Ich hatte den Eindruck, dass ich da mit fünf Worten zu der mehr Erziehungsarbeit geleistet habe, als der Vater in deren ganzem Leben. Denn danach hat die Ruhe gegeben. Die kam zwar dann später, auffällig viel später nochmal zu Papa, aber leise und unauffällig. (Ich dachte mir so: Na also, geht doch. Die ist nicht schwer erziehbar. Es hat nur noch keiner versucht. Die hat noch nie eine Ansage bekommen. Ansagen haben immer nur die anderen bekommen, dass sie vor Töchterchen zu kuschen haben.)
Sowas ist mir vor Jahren schon mal passiert. Im Zug neben mir Mutter und Sohn, Mutter völlig überfordert, Söhnchen tobt und tyrannisiert alle, provoziert, macht Krach, hyperaktiv, Mutter kann ihn nicht im Zaun halten. Ich dann irgendwann zu dem im rauhen Ton: „Ey! Setz Dich gefälligst hin und halt’ die Klappe und die Knochen ruhig!“ Der sitzt und gibt Ruhe. Mutti später total dankbar zu mir „Danke! Das hätte ich nie geschafft!“ Damals dachte ich mir, da fehlt ein Vater. Kennt Ihr den Film „Der Kindergarten-Cop“ mit Schwarzenegger? Die Szene im Flugzeug mit dem Bleistift? Aber beim hier beschriebenen Vorgang habe ich es ja selbst erlebt, dass auch ein (anscheinend alleinerziehender) unfähiger Vater auch alles versauen kann.
Wie nämlich sollte einer ein Kind erziehen können, der sich schon selbst nicht benehmen, nicht mal seinen Hintern in der Hose halten, keine fünf Minuten still sitzen kann? Der fünf, sechs, sieben Mal kurz hintereinander seinen Rucksack aus dem Gepäckfach holen muss um alles herauszusuchen, was er braucht? Aber seine erwachsenen Kinder per Micromanagement überwacht und bei Trivialitäten anleitet? Woher soll es kommen?
Wie soll dieses Mädchen jemals an einer Universität, an einem Arbeitsplatz mit anderen klarkommen, sich in ein Team eingliedern können?

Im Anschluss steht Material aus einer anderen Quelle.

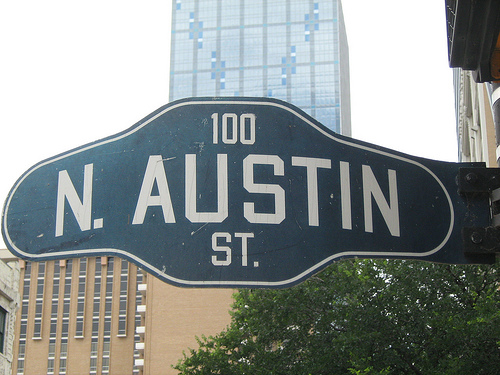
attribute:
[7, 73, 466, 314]
sign — here, lettered, black, white, bolted, numbered, held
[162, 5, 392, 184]
building — tall, brick, brown, glass, multistory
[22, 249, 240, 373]
building — brown, concrete, redn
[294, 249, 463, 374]
tree — green, leafy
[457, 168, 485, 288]
bolt — black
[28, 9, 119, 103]
sky — gray, cloudy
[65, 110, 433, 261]
letter — white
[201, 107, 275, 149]
number — white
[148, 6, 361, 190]
skyscraper — here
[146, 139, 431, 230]
text — white, bold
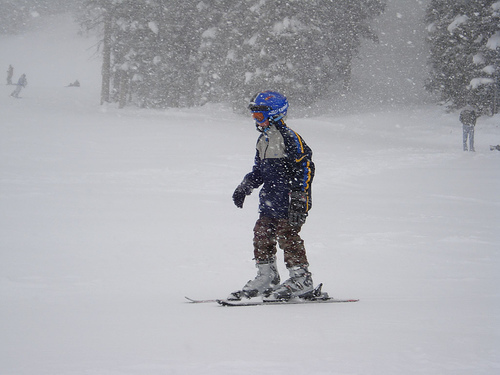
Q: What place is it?
A: It is a field.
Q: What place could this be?
A: It is a field.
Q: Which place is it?
A: It is a field.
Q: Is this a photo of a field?
A: Yes, it is showing a field.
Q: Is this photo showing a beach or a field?
A: It is showing a field.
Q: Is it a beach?
A: No, it is a field.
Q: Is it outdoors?
A: Yes, it is outdoors.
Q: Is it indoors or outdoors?
A: It is outdoors.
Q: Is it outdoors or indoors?
A: It is outdoors.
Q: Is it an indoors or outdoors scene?
A: It is outdoors.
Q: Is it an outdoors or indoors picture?
A: It is outdoors.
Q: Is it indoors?
A: No, it is outdoors.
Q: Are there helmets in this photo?
A: Yes, there is a helmet.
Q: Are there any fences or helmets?
A: Yes, there is a helmet.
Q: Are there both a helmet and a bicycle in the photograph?
A: No, there is a helmet but no bicycles.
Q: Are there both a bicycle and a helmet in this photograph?
A: No, there is a helmet but no bicycles.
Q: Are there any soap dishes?
A: No, there are no soap dishes.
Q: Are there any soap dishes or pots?
A: No, there are no soap dishes or pots.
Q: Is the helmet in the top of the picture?
A: Yes, the helmet is in the top of the image.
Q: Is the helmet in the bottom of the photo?
A: No, the helmet is in the top of the image.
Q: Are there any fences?
A: No, there are no fences.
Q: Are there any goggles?
A: Yes, there are goggles.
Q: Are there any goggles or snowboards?
A: Yes, there are goggles.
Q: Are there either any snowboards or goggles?
A: Yes, there are goggles.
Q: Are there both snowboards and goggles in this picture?
A: No, there are goggles but no snowboards.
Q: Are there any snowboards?
A: No, there are no snowboards.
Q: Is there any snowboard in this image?
A: No, there are no snowboards.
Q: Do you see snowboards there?
A: No, there are no snowboards.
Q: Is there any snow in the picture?
A: Yes, there is snow.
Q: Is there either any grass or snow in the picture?
A: Yes, there is snow.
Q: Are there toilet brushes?
A: No, there are no toilet brushes.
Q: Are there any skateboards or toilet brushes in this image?
A: No, there are no toilet brushes or skateboards.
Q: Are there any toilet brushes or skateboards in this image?
A: No, there are no toilet brushes or skateboards.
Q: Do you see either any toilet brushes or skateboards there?
A: No, there are no toilet brushes or skateboards.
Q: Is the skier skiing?
A: Yes, the skier is skiing.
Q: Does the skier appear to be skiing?
A: Yes, the skier is skiing.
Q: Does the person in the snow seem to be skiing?
A: Yes, the skier is skiing.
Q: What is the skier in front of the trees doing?
A: The skier is skiing.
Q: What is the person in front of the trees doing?
A: The skier is skiing.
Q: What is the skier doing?
A: The skier is skiing.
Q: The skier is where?
A: The skier is in the snow.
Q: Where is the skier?
A: The skier is in the snow.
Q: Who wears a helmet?
A: The skier wears a helmet.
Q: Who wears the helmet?
A: The skier wears a helmet.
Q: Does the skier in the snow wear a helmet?
A: Yes, the skier wears a helmet.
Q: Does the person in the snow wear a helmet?
A: Yes, the skier wears a helmet.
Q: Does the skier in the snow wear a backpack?
A: No, the skier wears a helmet.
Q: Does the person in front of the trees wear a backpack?
A: No, the skier wears a helmet.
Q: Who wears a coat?
A: The skier wears a coat.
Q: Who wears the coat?
A: The skier wears a coat.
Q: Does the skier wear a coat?
A: Yes, the skier wears a coat.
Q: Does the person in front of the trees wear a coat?
A: Yes, the skier wears a coat.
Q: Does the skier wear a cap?
A: No, the skier wears a coat.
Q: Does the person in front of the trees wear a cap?
A: No, the skier wears a coat.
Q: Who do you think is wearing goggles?
A: The skier is wearing goggles.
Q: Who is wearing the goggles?
A: The skier is wearing goggles.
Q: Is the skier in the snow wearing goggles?
A: Yes, the skier is wearing goggles.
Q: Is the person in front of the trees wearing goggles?
A: Yes, the skier is wearing goggles.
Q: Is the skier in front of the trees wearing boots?
A: No, the skier is wearing goggles.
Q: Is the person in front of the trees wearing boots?
A: No, the skier is wearing goggles.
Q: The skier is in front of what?
A: The skier is in front of the trees.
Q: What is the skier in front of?
A: The skier is in front of the trees.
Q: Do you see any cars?
A: No, there are no cars.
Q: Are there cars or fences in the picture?
A: No, there are no cars or fences.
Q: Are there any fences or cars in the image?
A: No, there are no cars or fences.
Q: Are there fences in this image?
A: No, there are no fences.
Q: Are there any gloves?
A: Yes, there are gloves.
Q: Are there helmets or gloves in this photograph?
A: Yes, there are gloves.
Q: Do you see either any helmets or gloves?
A: Yes, there are gloves.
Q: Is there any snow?
A: Yes, there is snow.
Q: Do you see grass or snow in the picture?
A: Yes, there is snow.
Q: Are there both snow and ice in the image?
A: No, there is snow but no ice.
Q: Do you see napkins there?
A: No, there are no napkins.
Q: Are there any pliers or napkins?
A: No, there are no napkins or pliers.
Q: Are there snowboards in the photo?
A: No, there are no snowboards.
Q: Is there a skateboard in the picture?
A: No, there are no skateboards.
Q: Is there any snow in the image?
A: Yes, there is snow.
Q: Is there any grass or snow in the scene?
A: Yes, there is snow.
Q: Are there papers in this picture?
A: No, there are no papers.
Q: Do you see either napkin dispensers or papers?
A: No, there are no papers or napkin dispensers.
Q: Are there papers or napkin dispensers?
A: No, there are no papers or napkin dispensers.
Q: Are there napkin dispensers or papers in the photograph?
A: No, there are no papers or napkin dispensers.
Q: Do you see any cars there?
A: No, there are no cars.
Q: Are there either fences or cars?
A: No, there are no cars or fences.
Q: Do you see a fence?
A: No, there are no fences.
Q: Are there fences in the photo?
A: No, there are no fences.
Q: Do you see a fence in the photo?
A: No, there are no fences.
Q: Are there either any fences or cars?
A: No, there are no fences or cars.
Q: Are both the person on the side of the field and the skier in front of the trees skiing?
A: Yes, both the person and the skier are skiing.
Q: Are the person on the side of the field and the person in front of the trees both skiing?
A: Yes, both the person and the skier are skiing.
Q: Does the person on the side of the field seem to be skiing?
A: Yes, the person is skiing.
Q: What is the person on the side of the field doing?
A: The person is skiing.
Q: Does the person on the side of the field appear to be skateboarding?
A: No, the person is skiing.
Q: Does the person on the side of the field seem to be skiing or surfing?
A: The person is skiing.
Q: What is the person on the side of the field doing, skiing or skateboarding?
A: The person is skiing.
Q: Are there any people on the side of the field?
A: Yes, there is a person on the side of the field.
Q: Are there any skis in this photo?
A: Yes, there are skis.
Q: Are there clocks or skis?
A: Yes, there are skis.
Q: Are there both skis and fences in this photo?
A: No, there are skis but no fences.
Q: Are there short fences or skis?
A: Yes, there are short skis.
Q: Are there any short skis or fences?
A: Yes, there are short skis.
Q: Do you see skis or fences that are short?
A: Yes, the skis are short.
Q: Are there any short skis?
A: Yes, there are short skis.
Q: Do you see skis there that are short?
A: Yes, there are skis that are short.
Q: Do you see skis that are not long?
A: Yes, there are short skis.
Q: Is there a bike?
A: No, there are no bikes.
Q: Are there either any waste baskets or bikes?
A: No, there are no bikes or waste baskets.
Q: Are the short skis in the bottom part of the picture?
A: Yes, the skis are in the bottom of the image.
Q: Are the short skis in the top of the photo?
A: No, the skis are in the bottom of the image.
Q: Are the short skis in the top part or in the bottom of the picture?
A: The skis are in the bottom of the image.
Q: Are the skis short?
A: Yes, the skis are short.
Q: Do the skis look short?
A: Yes, the skis are short.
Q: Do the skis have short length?
A: Yes, the skis are short.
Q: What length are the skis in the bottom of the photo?
A: The skis are short.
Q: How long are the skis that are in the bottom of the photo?
A: The skis are short.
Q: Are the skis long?
A: No, the skis are short.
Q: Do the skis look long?
A: No, the skis are short.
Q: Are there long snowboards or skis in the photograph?
A: No, there are skis but they are short.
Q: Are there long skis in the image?
A: No, there are skis but they are short.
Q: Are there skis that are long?
A: No, there are skis but they are short.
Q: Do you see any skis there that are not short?
A: No, there are skis but they are short.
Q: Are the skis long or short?
A: The skis are short.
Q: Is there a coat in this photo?
A: Yes, there is a coat.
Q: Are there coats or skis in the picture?
A: Yes, there is a coat.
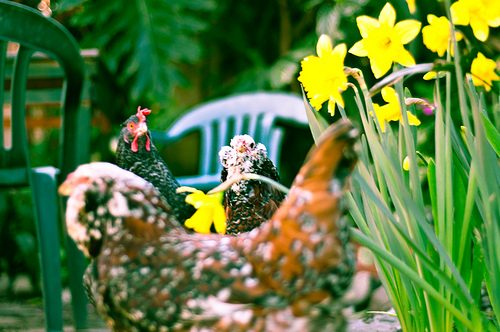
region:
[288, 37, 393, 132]
this is a flower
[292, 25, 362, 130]
the flower is yellow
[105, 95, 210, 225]
this is a rooster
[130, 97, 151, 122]
the rooster is black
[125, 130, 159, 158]
the gobbler is red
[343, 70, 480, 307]
green stems on flowers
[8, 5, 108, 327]
a green plastic chair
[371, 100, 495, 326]
The stems to the flowers are green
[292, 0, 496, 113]
The color of the flowers are yellow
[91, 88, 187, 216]
The chicken in the garden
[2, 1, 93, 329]
The color of the chair is green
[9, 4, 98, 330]
The chair is sitting at the table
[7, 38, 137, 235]
The table is the color green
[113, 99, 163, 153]
The head of the chicken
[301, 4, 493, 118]
The flowers have bloomed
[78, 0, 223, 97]
The leaf on the tree is green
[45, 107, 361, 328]
the chicken is in profile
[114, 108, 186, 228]
the chicken is looking left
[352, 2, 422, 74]
the flower is yellow in color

Mit so einem Vater hat man doch von vornherein verloren.
Und dann wundert man sich, woher die woken Psychos an den Universitäten kommen, die vor jedem Buch und Film ihre „Trigger-Warning“ brauchen und dazu Safe Spaces mit Kätzchen- und Welpenfotos. Das sind solche Erziehungswracks, die in ihrem ganzen Leben noch keine Leitplanke, keine Anleitung, keine Richtschnur, und vor allem nie Widerrede, nie ein Verbot bekommen haben.

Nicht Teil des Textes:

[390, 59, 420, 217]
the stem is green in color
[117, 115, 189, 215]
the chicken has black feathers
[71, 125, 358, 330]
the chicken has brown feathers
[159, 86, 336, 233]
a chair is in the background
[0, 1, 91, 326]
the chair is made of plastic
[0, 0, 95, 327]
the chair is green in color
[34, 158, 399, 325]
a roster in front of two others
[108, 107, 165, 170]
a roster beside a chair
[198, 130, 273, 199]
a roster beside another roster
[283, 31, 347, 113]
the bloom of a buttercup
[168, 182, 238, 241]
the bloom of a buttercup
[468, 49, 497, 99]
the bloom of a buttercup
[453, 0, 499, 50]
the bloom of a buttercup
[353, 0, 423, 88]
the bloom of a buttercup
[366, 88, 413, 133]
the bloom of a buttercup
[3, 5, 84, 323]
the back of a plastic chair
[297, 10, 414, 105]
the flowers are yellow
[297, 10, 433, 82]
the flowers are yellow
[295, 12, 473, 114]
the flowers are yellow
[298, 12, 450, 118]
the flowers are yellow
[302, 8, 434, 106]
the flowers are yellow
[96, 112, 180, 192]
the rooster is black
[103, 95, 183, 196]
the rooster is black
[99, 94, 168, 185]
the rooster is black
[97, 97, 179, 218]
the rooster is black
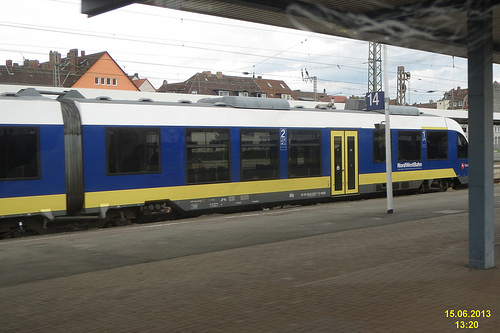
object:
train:
[5, 82, 498, 217]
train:
[0, 96, 470, 238]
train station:
[1, 0, 499, 331]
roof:
[3, 50, 138, 86]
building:
[156, 71, 295, 100]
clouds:
[0, 0, 434, 73]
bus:
[6, 72, 468, 218]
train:
[28, 43, 482, 261]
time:
[454, 319, 481, 329]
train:
[170, 100, 332, 203]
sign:
[363, 89, 391, 116]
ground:
[0, 181, 500, 281]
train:
[117, 85, 374, 200]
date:
[454, 320, 479, 330]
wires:
[150, 24, 227, 87]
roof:
[164, 64, 265, 95]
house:
[4, 46, 154, 94]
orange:
[90, 52, 122, 74]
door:
[331, 130, 345, 196]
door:
[345, 131, 359, 194]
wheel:
[135, 202, 168, 212]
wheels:
[0, 175, 463, 235]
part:
[439, 180, 444, 186]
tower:
[391, 68, 445, 123]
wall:
[167, 90, 247, 140]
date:
[444, 309, 492, 319]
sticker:
[455, 161, 470, 173]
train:
[166, 85, 472, 202]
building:
[0, 49, 143, 93]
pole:
[454, 9, 499, 276]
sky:
[146, 18, 254, 69]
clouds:
[386, 54, 499, 105]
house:
[159, 77, 263, 103]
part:
[139, 204, 166, 214]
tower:
[366, 37, 385, 100]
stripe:
[0, 159, 458, 219]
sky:
[4, 5, 495, 105]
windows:
[100, 126, 320, 191]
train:
[0, 77, 480, 248]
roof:
[5, 48, 107, 86]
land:
[0, 141, 497, 331]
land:
[6, 94, 497, 328]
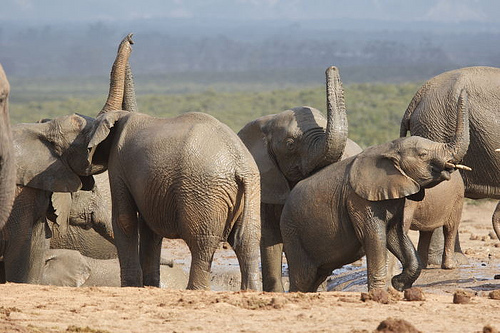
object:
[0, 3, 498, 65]
sky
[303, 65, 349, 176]
trunk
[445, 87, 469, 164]
trunk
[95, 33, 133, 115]
trunk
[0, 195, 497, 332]
ground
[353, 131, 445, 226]
ground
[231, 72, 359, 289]
elephant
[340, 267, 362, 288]
water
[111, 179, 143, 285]
leg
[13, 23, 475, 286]
elephant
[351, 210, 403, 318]
leg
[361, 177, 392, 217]
ground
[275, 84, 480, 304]
bare trees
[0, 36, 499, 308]
elephants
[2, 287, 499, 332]
ground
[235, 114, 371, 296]
elephant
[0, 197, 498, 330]
dirt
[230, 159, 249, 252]
tail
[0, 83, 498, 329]
field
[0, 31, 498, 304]
herd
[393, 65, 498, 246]
elephant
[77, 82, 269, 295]
elephant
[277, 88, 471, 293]
elephant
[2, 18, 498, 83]
trees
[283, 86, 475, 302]
small elephant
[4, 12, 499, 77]
hill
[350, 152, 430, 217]
ear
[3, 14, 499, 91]
hills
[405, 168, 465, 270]
elephant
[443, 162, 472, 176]
tusks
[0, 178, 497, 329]
mud hole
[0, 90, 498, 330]
land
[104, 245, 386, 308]
hole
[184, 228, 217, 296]
leg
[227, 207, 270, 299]
leg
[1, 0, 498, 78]
fog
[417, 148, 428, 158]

Und mit den Söhnen sieht es auch nicht viel besser aus.
Obwohl alle schon erwachsen und bärtig, bekommt der eine seinen Koffer am Mantel nicht vorbei, und der andere ist zu doof, ohne Hilfe seiner kleinen Schwester Essen zu bestellen, indem er einfach den Knopf drückt, der genau dafür da ist. Oder zu bestellen, wenn die gerade mit ihre Futtergondel vorbei kommen.
Die ganze Familie machte keinen realitätstauglichen Eindruck auf mich.
Und dann hat man vielleicht eine Firma und soll mit solchen Leuten als Personal klarkommen.